Eye For Film >> Movies >> The Virgin Suicides (1999) Film Review
The once bright suburban dreamscape is having a rotten year. First there was American Beauty, and now this. Not that Sofia Coppola's debut as writer/director intends to poke fun. It chills. And in doing so, questions.
Why did the beautiful Lisbon girls kill themselves?
Was it the fault of their parents for being too strict? Was it the stupid, ritualistic, high school mating game? Was it suburbia's broken promise? When you live in a privileged part of town, with future debutantes and prospective Yale students, happiness comes with the territory. What if it doesn't? Who's to blame?
Coppola's script, based on Jeffrey Eugenides's novel, tells the story, with narrative voice-over, from the viewpoint of four boys, now men, who took the girls out, the only time they were allowed. At that age - early-to-mid teens - the five blonde daughters of Mr Lisbon, the maths teacher, had mythical qualities. They were somehow beyond beauty, in that place where conversation is choked by desire and the heart plays hide-and-seek inside your chest.
Cecilia (Hanna Hall) slits her wrists in the bath and is saved. She's 13. The shrink (Danny DeVito) says, in his I've-been-there-before-you-even-thought-of-it voice: "You aren't old enough to know how bad life gets", implying that if things feel desperate now, just wait and see. She doesn't, and the whole cycle of tragedy begins.
Coppola demonstrates remarkable confidence. She takes risks, using imaginative photographic techniques and avoiding high school clichés - she can't resist a pinning-the-corsage sequence - with admirable courage.
Kathleen Turner, as Mrs L, driven by a desperate conviction, shows a whole new side to her talent.
James Woods, as Mr L, plays against type and gives one of his least showy performances, proving that you don't have to be mad to be noticed.
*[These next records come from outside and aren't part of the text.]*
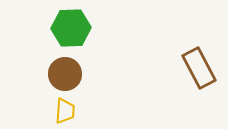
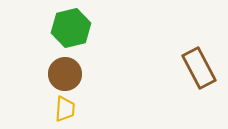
green hexagon: rotated 12 degrees counterclockwise
yellow trapezoid: moved 2 px up
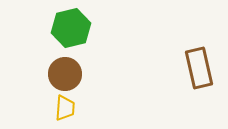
brown rectangle: rotated 15 degrees clockwise
yellow trapezoid: moved 1 px up
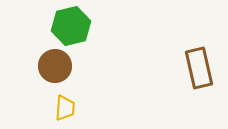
green hexagon: moved 2 px up
brown circle: moved 10 px left, 8 px up
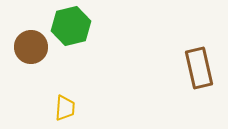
brown circle: moved 24 px left, 19 px up
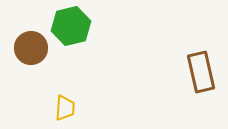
brown circle: moved 1 px down
brown rectangle: moved 2 px right, 4 px down
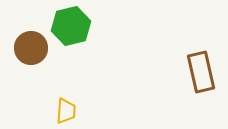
yellow trapezoid: moved 1 px right, 3 px down
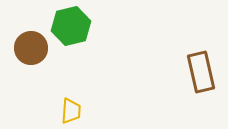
yellow trapezoid: moved 5 px right
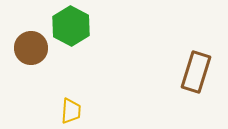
green hexagon: rotated 18 degrees counterclockwise
brown rectangle: moved 5 px left; rotated 30 degrees clockwise
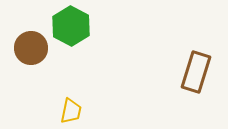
yellow trapezoid: rotated 8 degrees clockwise
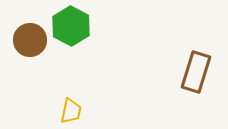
brown circle: moved 1 px left, 8 px up
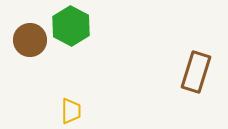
yellow trapezoid: rotated 12 degrees counterclockwise
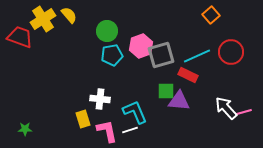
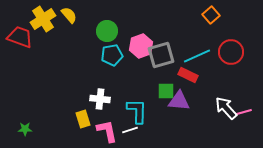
cyan L-shape: moved 2 px right, 1 px up; rotated 24 degrees clockwise
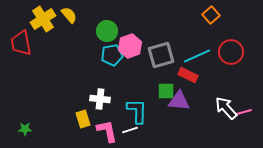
red trapezoid: moved 1 px right, 6 px down; rotated 120 degrees counterclockwise
pink hexagon: moved 11 px left
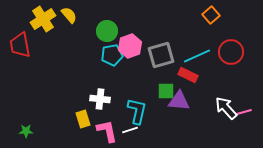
red trapezoid: moved 1 px left, 2 px down
cyan L-shape: rotated 12 degrees clockwise
green star: moved 1 px right, 2 px down
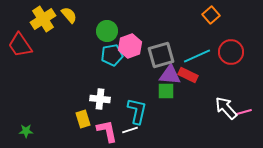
red trapezoid: rotated 24 degrees counterclockwise
purple triangle: moved 9 px left, 26 px up
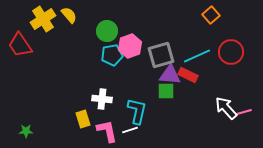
white cross: moved 2 px right
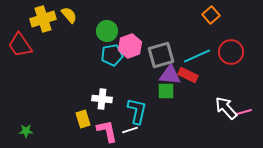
yellow cross: rotated 15 degrees clockwise
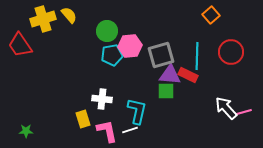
pink hexagon: rotated 15 degrees clockwise
cyan line: rotated 64 degrees counterclockwise
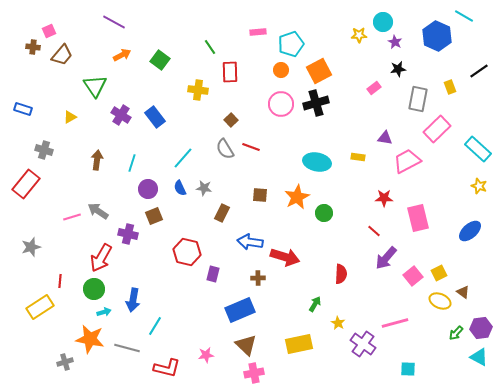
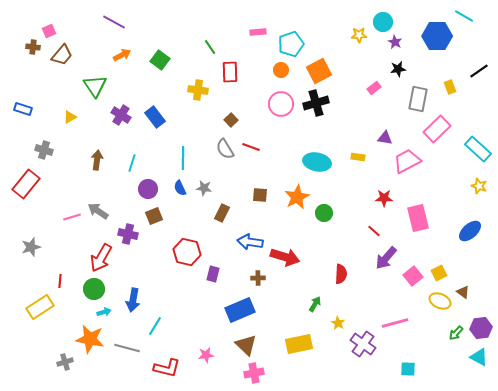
blue hexagon at (437, 36): rotated 24 degrees counterclockwise
cyan line at (183, 158): rotated 40 degrees counterclockwise
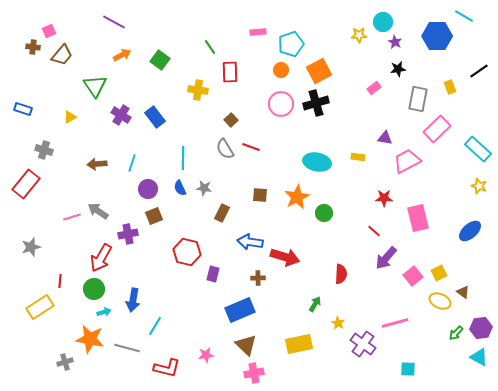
brown arrow at (97, 160): moved 4 px down; rotated 102 degrees counterclockwise
purple cross at (128, 234): rotated 24 degrees counterclockwise
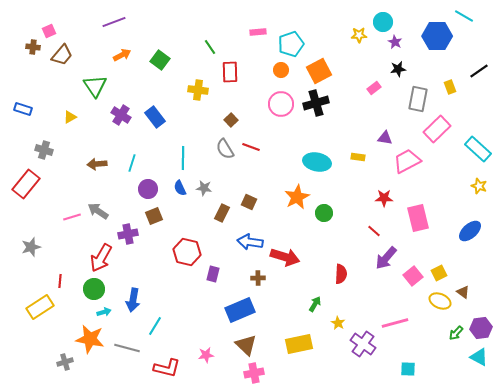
purple line at (114, 22): rotated 50 degrees counterclockwise
brown square at (260, 195): moved 11 px left, 7 px down; rotated 21 degrees clockwise
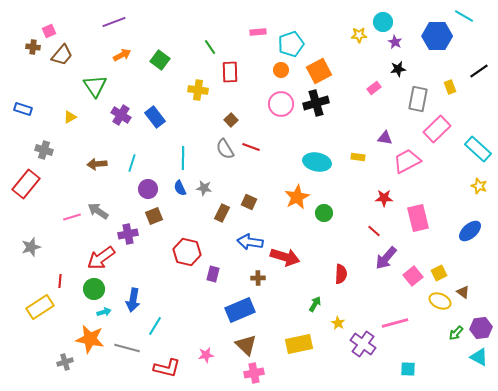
red arrow at (101, 258): rotated 24 degrees clockwise
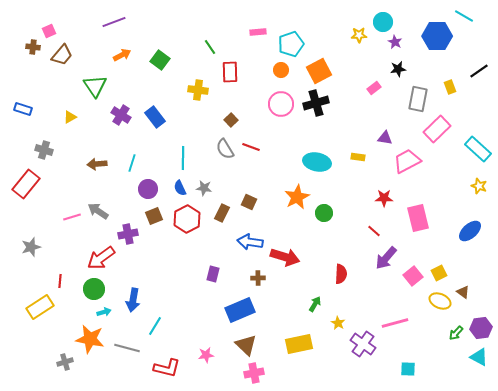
red hexagon at (187, 252): moved 33 px up; rotated 20 degrees clockwise
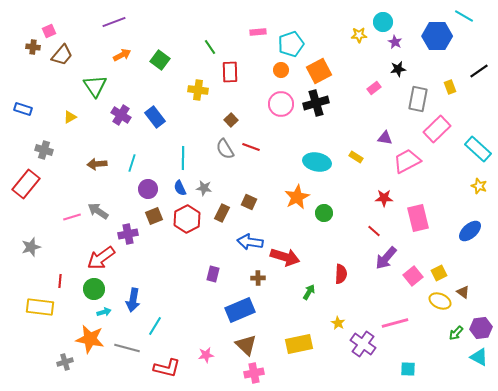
yellow rectangle at (358, 157): moved 2 px left; rotated 24 degrees clockwise
green arrow at (315, 304): moved 6 px left, 12 px up
yellow rectangle at (40, 307): rotated 40 degrees clockwise
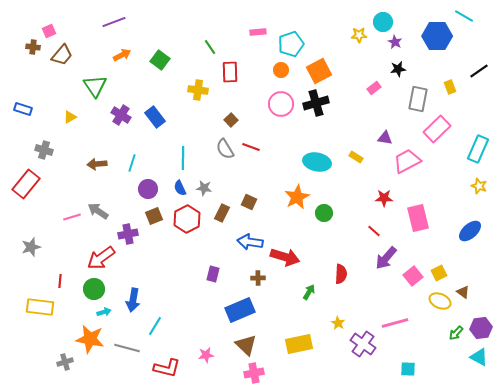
cyan rectangle at (478, 149): rotated 72 degrees clockwise
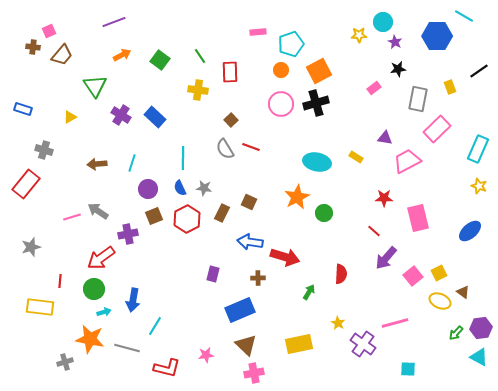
green line at (210, 47): moved 10 px left, 9 px down
blue rectangle at (155, 117): rotated 10 degrees counterclockwise
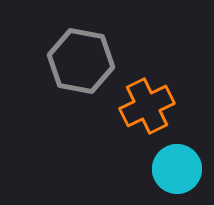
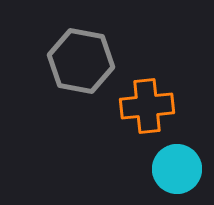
orange cross: rotated 20 degrees clockwise
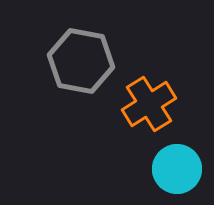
orange cross: moved 2 px right, 2 px up; rotated 26 degrees counterclockwise
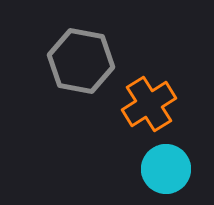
cyan circle: moved 11 px left
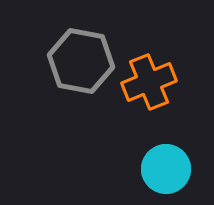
orange cross: moved 22 px up; rotated 10 degrees clockwise
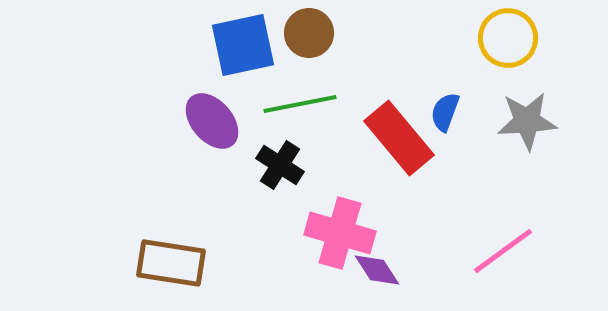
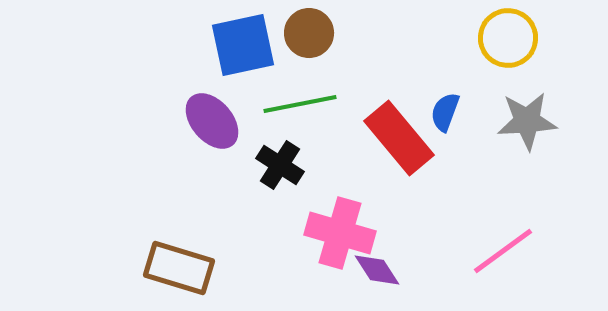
brown rectangle: moved 8 px right, 5 px down; rotated 8 degrees clockwise
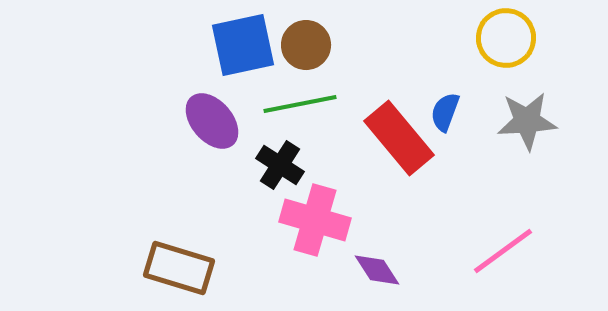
brown circle: moved 3 px left, 12 px down
yellow circle: moved 2 px left
pink cross: moved 25 px left, 13 px up
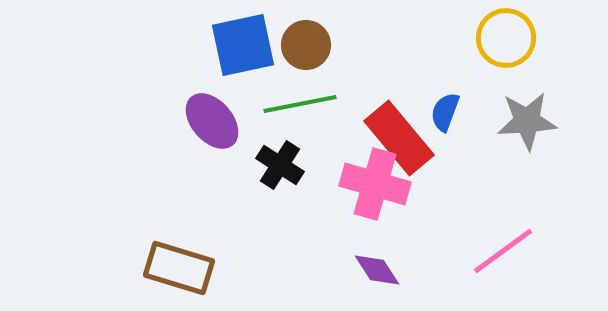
pink cross: moved 60 px right, 36 px up
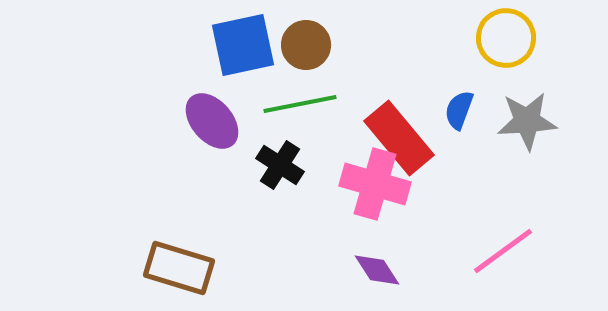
blue semicircle: moved 14 px right, 2 px up
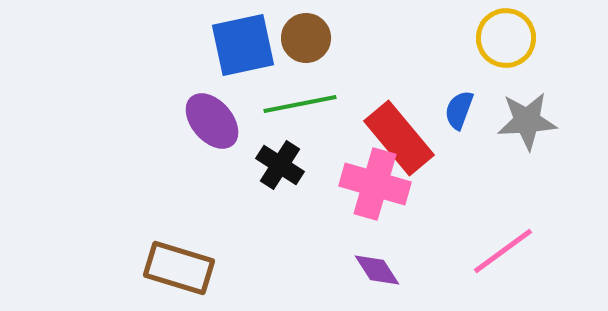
brown circle: moved 7 px up
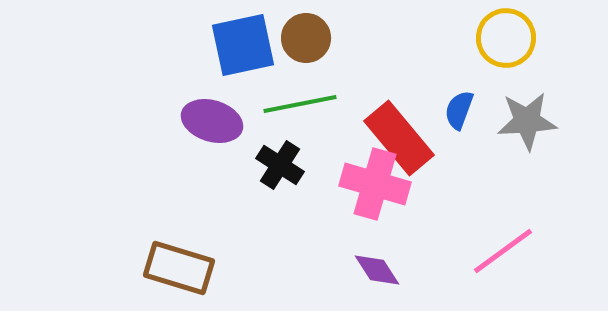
purple ellipse: rotated 32 degrees counterclockwise
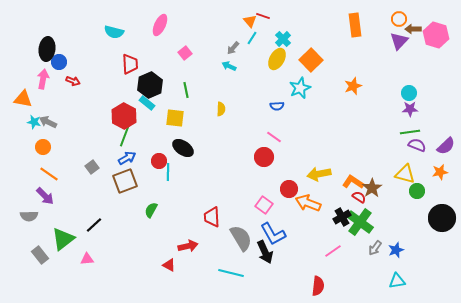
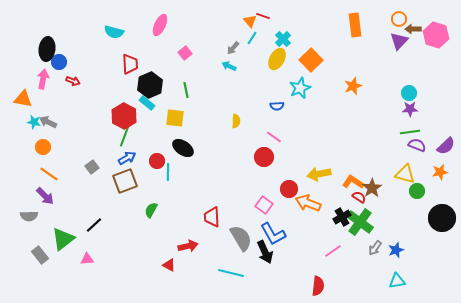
yellow semicircle at (221, 109): moved 15 px right, 12 px down
red circle at (159, 161): moved 2 px left
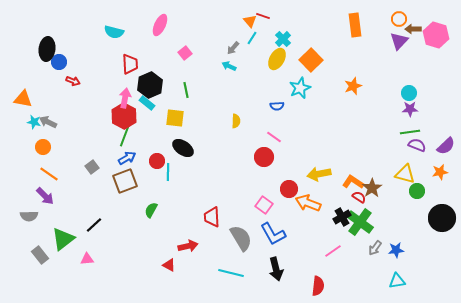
pink arrow at (43, 79): moved 82 px right, 19 px down
blue star at (396, 250): rotated 14 degrees clockwise
black arrow at (265, 252): moved 11 px right, 17 px down; rotated 10 degrees clockwise
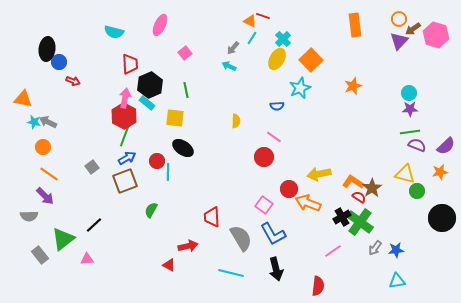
orange triangle at (250, 21): rotated 24 degrees counterclockwise
brown arrow at (413, 29): rotated 35 degrees counterclockwise
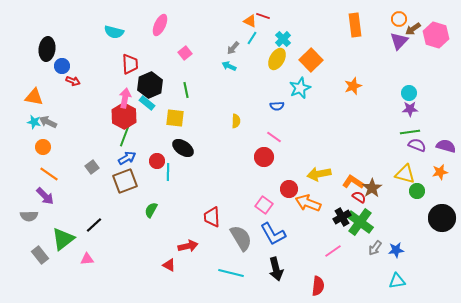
blue circle at (59, 62): moved 3 px right, 4 px down
orange triangle at (23, 99): moved 11 px right, 2 px up
purple semicircle at (446, 146): rotated 120 degrees counterclockwise
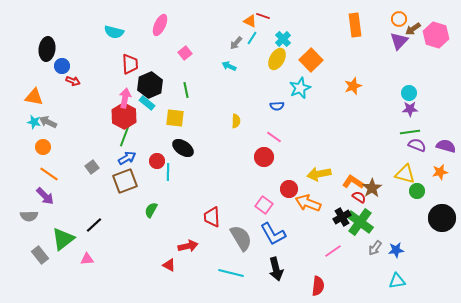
gray arrow at (233, 48): moved 3 px right, 5 px up
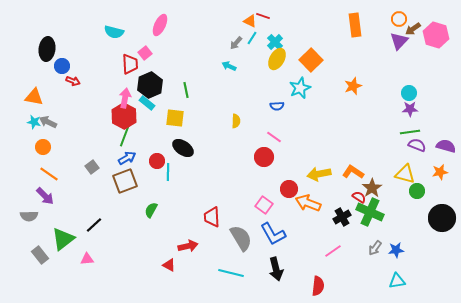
cyan cross at (283, 39): moved 8 px left, 3 px down
pink square at (185, 53): moved 40 px left
orange L-shape at (353, 182): moved 10 px up
green cross at (360, 222): moved 10 px right, 10 px up; rotated 12 degrees counterclockwise
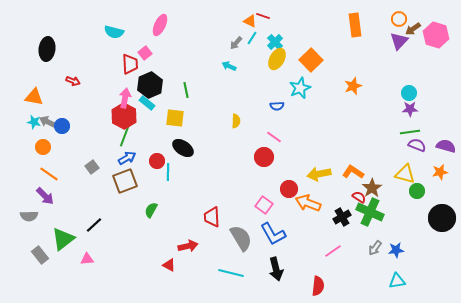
blue circle at (62, 66): moved 60 px down
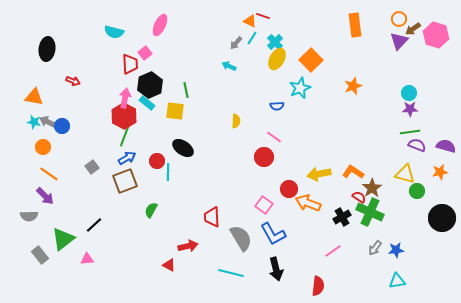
yellow square at (175, 118): moved 7 px up
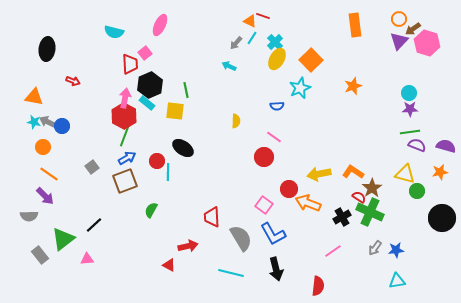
pink hexagon at (436, 35): moved 9 px left, 8 px down
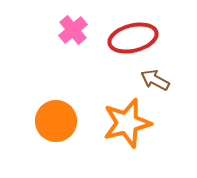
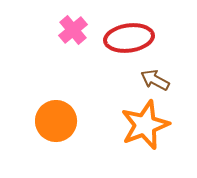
red ellipse: moved 4 px left; rotated 6 degrees clockwise
orange star: moved 18 px right, 2 px down; rotated 6 degrees counterclockwise
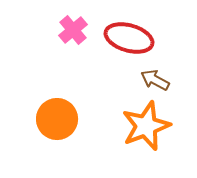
red ellipse: rotated 24 degrees clockwise
orange circle: moved 1 px right, 2 px up
orange star: moved 1 px right, 1 px down
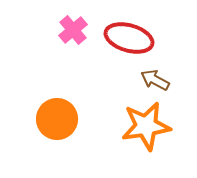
orange star: rotated 12 degrees clockwise
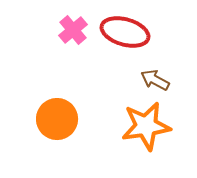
red ellipse: moved 4 px left, 6 px up
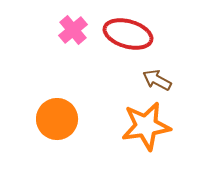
red ellipse: moved 3 px right, 2 px down
brown arrow: moved 2 px right
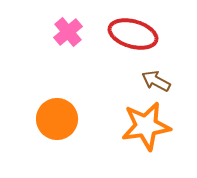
pink cross: moved 5 px left, 2 px down
red ellipse: moved 5 px right
brown arrow: moved 1 px left, 1 px down
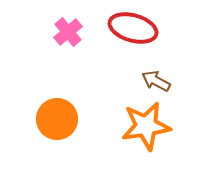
red ellipse: moved 6 px up
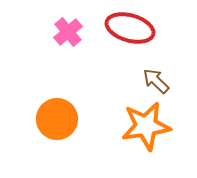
red ellipse: moved 3 px left
brown arrow: rotated 16 degrees clockwise
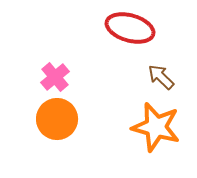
pink cross: moved 13 px left, 45 px down
brown arrow: moved 5 px right, 4 px up
orange star: moved 10 px right, 1 px down; rotated 24 degrees clockwise
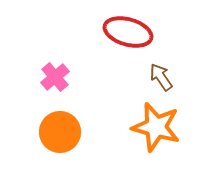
red ellipse: moved 2 px left, 4 px down
brown arrow: rotated 12 degrees clockwise
orange circle: moved 3 px right, 13 px down
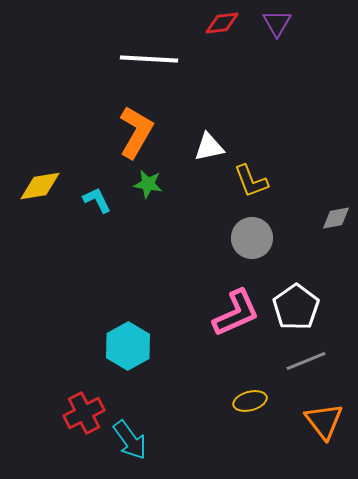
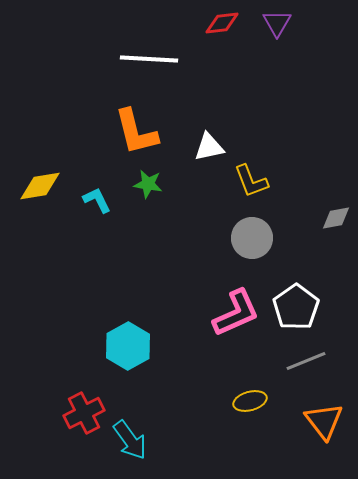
orange L-shape: rotated 136 degrees clockwise
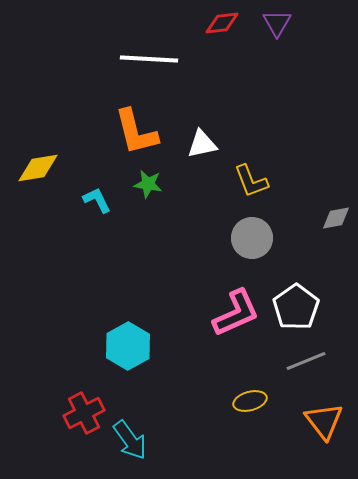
white triangle: moved 7 px left, 3 px up
yellow diamond: moved 2 px left, 18 px up
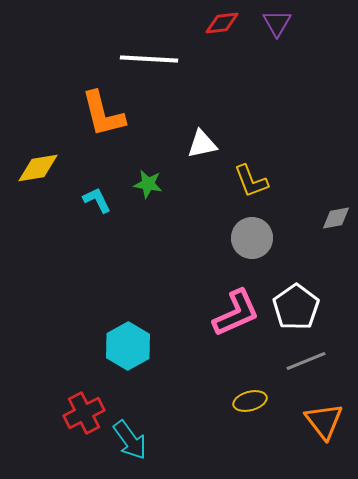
orange L-shape: moved 33 px left, 18 px up
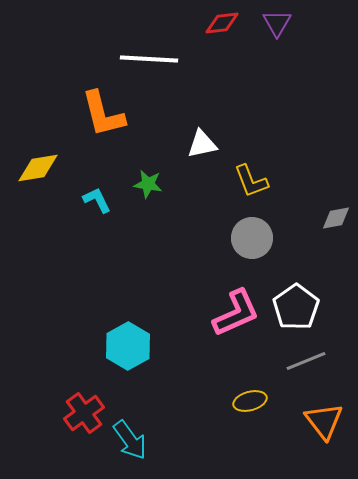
red cross: rotated 9 degrees counterclockwise
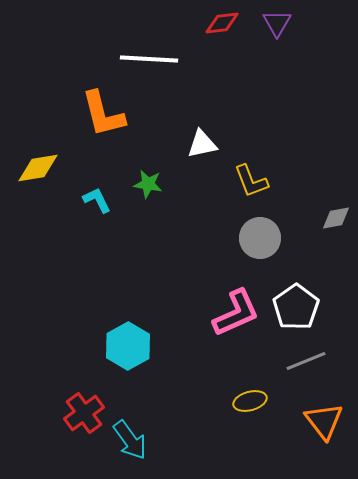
gray circle: moved 8 px right
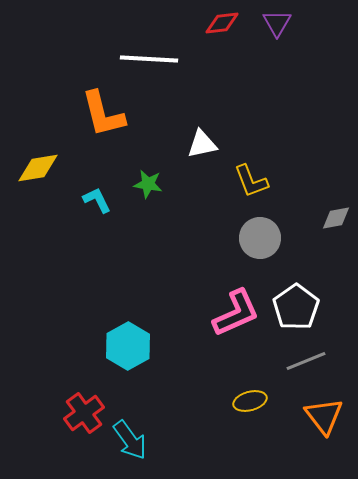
orange triangle: moved 5 px up
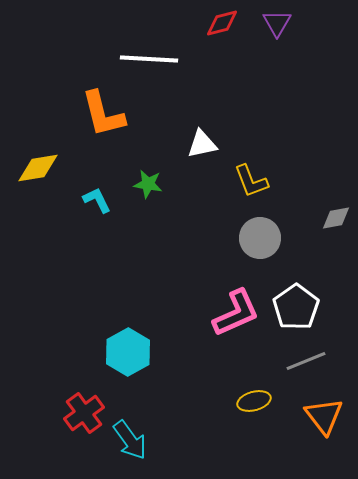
red diamond: rotated 8 degrees counterclockwise
cyan hexagon: moved 6 px down
yellow ellipse: moved 4 px right
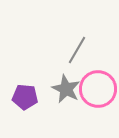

Josh Hartnett, as the football star heartthrob, who lusts after 14-year-old Lux (Kirsten Dunst), because she's not a pushover, is wonderfully vain and self-aware.
With the exception of Dunst and Hanna, the girls are figments. They decorate rooms with their presence. The film ends abruptly, as if arrested by the plot police. Setting up Death City in the 'burbs and forgetting to pay the reaper leads to langour and disbelief. American Beauty cut to the quick. Virgin Suicides bleeds into bobby socks.